My first kiss was with a porn star.

Let's back up.

He wasn't a porn star at the time. At the time, he was referred to as the Bob Marley of our high school. He played drums in band that I won't name specifically, but it was synonymous with, and equally douchey to, a name like Blaze.

Their logo was a psychedelic mushroom. Go ahead, judge me.

See also: The Old Man and the Sea Breeze

I should also note that "star" might also be an overstatement. Then again, other than having genitalia and some orifices, what does it really take to be a star in the porn industry?

Regardless, there's no getting around the fact that the first man I locked lips with is also the first man I ever saw in porn. The first anyone I saw in porn. Let's not forget that I was inherently square from day one.

I should also mention that it was gay porn. And before you begin wondering if it was I who "turned him gay," let me just start by saying that one: That is the stupidest thing I have ever heard. And two: I have it on good authority that I don't suck at kissing. And by good authority, I just mean other people with mouths but, hey, I'll take my compliments where I can get them.

Plus, having since caught up with my old flame, he's insists he is simply "gay for pay." An equal opportunity employer, if you will.

I won't give you his porn name, or his actual name, but I will give you his nickname, Jarhead. He was large, handsome in a Middle Eastern playboy sort of way, and his blood gravitated more toward his penis than it did his brain.

Despite having nothing in common other than an overwhelming influx of hormones, our paths crossed in the high school art room. It was right by the parking lot where he would ditch class and get stoned and coincidentally the only place where a nerd like myself felt safe eating lunch.

With some very awkward flirting on my part and a very unnecessary but deceptive push-up bra that I have since nicknamed "my A game," I was able to get his attention.

He bestowed on me the usual teen boy flattery of horn honking, cat calling, and comments like "Baby, you're so sexy. You could be a stripper. And I'm not just saying that."

On Valentine's Day, he left a card on my windshield with two cartoon frogs and a speech bubble that read "I want to jump you." There was no denying it, guys, this was love.

When I finally made my move to kiss him, I missed. Entirely. We were saying our good byes outside school, and just as he was turning away from me, I leaned in, closed my eyes, and grazed my mouth across his cheek like a drunk Francophile.

Fortunately, it takes a lot more than that to turn off an 18-year-old porn star in the making, and, while our high school romance was short, we both ended up in Los Angeles in the years that followed.

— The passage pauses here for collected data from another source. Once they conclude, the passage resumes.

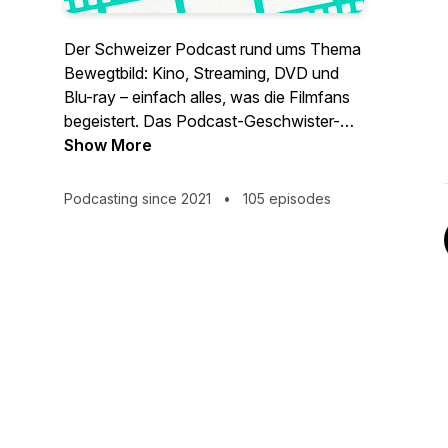
Der Schweizer Podcast rund ums Thema
Bewegtbild: Kino, Streaming, DVD und
Blu-ray – einfach alles, was die Filmfans
begeistert. Das Podcast-Geschwister-
Duo Anja und Jan haben die Filmliebe im
Show More
Blut. Leidenschaftlich diskutieren sie über
aktuelle Neustarts aus Hollywood,
Podcasting since 2021
•
105 episodes
schwärmen über Filmperlen aus den
verschiedensten Regionen der Welt und
blicken auch immer wieder zurück auf die
Kinogeschichte. Gemütliche Talks,
kritische Diskussionen und ausführliche
Specials. Von Filmliebenden für
Filmliebende.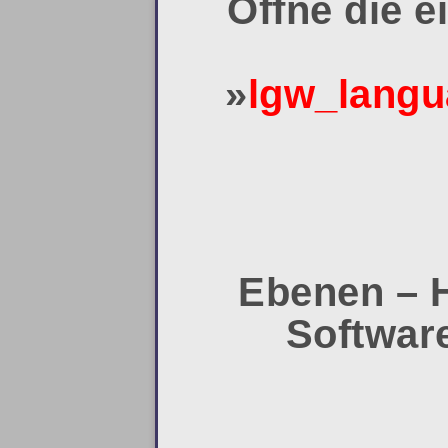
Öffne die e
»
lgw_langu
Ebenen – H
Software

I was attending college and he was auditioning as a model, musician, actor, or whatever he could swing on just his good looks and subpar academics. During that time, we would occasionally meet up, make out, then remember that we really weren't meant for each other.

Although we had lost touch in recent years, an all too eager source revealed to me that since making the career change from aspiring pretty boy to kept man to waiter, Jarhead had ultimately found his calling in porn.

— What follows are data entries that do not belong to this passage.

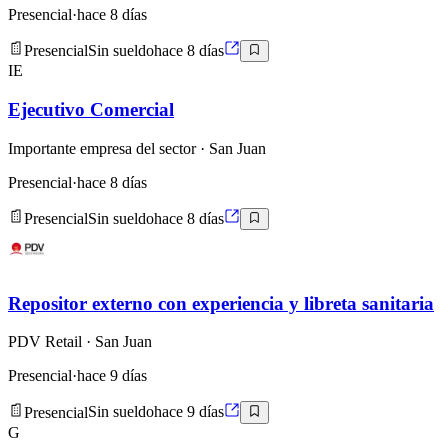
Presencial
·
hace 8 días
Presencial
Sin sueldo
hace 8 días
IE
Ejecutivo Comercial
Importante empresa del sector
· San Juan
Presencial
·
hace 8 días
Presencial
Sin sueldo
hace 8 días
Repositor externo con experiencia y libreta sanitaria
PDV Retail
· San Juan
Presencial
·
hace 9 días
Presencial
Sin sueldo
hace 9 días
G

Because curiosity killed the cat (or "pussy," as Jarhead will no doubt be thinking if he reads this), I went to see what I could find out about his new life on the Internet. His stage name wasn't a far cry from his actual name, and when I clicked on the first video that popped up, I saw him, buried inside another man who was bent over an examination table in a staged doctor's office.

While I was caught off guard by the video, I was even more stunned by the image of my ex as a medical professional.

I suppose it's fitting that my first kiss would also bring me my first pornographic experience, though I really wish Judy Blume had written a book to prepare me for it first.